#### [What this task involves]
Using the records that follow, reproduce exactly the lines starting at the line containing "следовать этим задачам, тем решениям, которые" and ending at the line containing "n hiç karışma". Include both end lines and no pictures.

------------------------------------

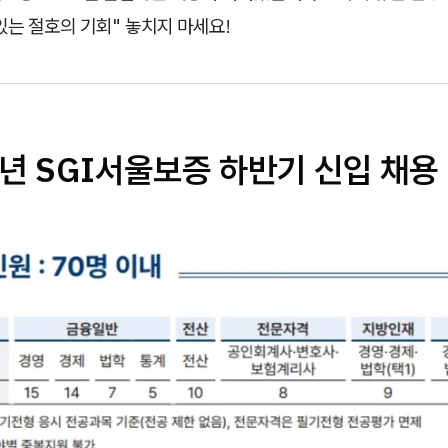
있는 절호의 기회" 놓치지 마세요!
5년 SGI서울보증 하반기 신입 채용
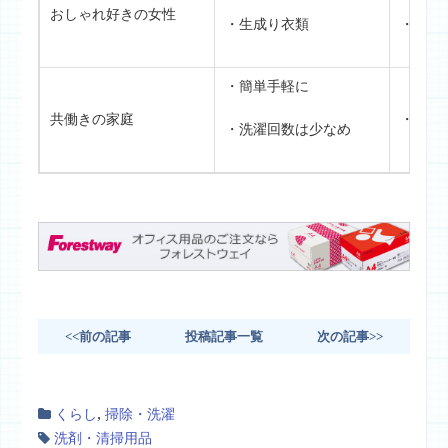
おしゃれ好きの女性
・生成り衣類
・蛍光
・簡単手軽に
共働きの家庭
・ジェ
・洗濯回数は少なめ
<<前の記事
投稿記事一覧
次の記事>>
,
くらし
掃除・洗濯
洗剤・清掃用品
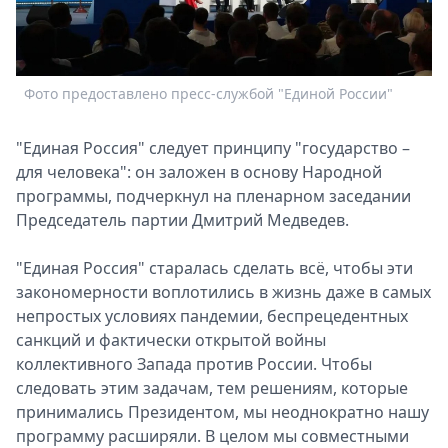
Спецпроекты
Звезды
Выборы
2026
Фото предоставлено пресс-службой "Единой России"
Скачай
Metro
"Единая Россия" следует принципу "государство –
для человека": он заложен в основу Народной
программы, подчеркнул на пленарном заседании
Председатель партии Дмитрий Медведев.
"Единая Россия" старалась сделать всё, чтобы эти
закономерности воплотились в жизнь даже в самых
непростых условиях пандемии, беспрецедентных
санкций и фактически открытой войны
коллективного Запада против России. Чтобы
следовать этим задачам, тем решениям, которые
принимались Президентом, мы неоднократно нашу
программу расширяли. В целом мы совместными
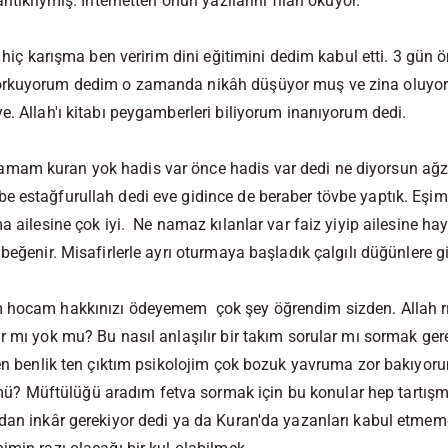
antıklıymış. İnternetten onun yazılarını filan okuyor.
n hiç karışma ben veririm dini eğitimini dedim kabul etti. 3 gün ö
orkuyorum dedim o zamanda nikâh düşüyor muş ve zina oluyor
e. Allah'ı kitabı peygamberleri biliyorum inanıyorum dedi.
am kuran yok hadis var önce hadis var dedi ne diyorsun ağz
 estağfurullah dedi eve gidince de beraber tövbe yaptık. Eşim
a ailesine çok iyi. Ne namaz kılanlar var faiz yiyip ailesine hay
beğenir. Misafirlerle ayrı oturmaya başladık çalgılı düğünlere g
 hocam hakkınızı ödeyemem çok şey öğrendim sizden. Allah rız
r mı yok mu? Bu nasıl anlaşılır bir takım sorular mı sormak ger
Ben benlik ten çıktım psikolojim çok bozuk yavruma zor bakıyoru
 Müftülüğü aradım fetva sormak için bu konular hep tartışm
dan inkâr gerekiyor dedi ya da Kuran'da yazanları kabul etmem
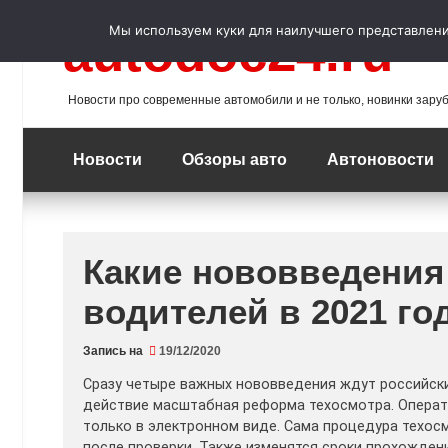
Перейти
к
Мы используем куки для наилучшего представления
autodoc24.ru
содержимому
Новости про современные автомобили и не только, новинки зару
Новости
Обзоры авто
Автоновости
Какие нововведения
водителей в 2021 го
Запись на
19/12/2020
Сразу четыре важных нововведения ждут российских 
действие масштабная реформа техосмотра. Операт
только в электронном виде. Сама процедура техо
после проверки. Также изменятся сроки прохожден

------------------------------------

#### [Written solution]
следовать этим задачам, тем решениям, которые
принимались Президентом, мы неоднократно нашу
программу расширяли. В целом мы совместными
antıklıymış. İnternetten onun yazılarını filan okuyor.
n hiç karışma ben veririm dini eğitimini dedim kabul etti. 3 gün ö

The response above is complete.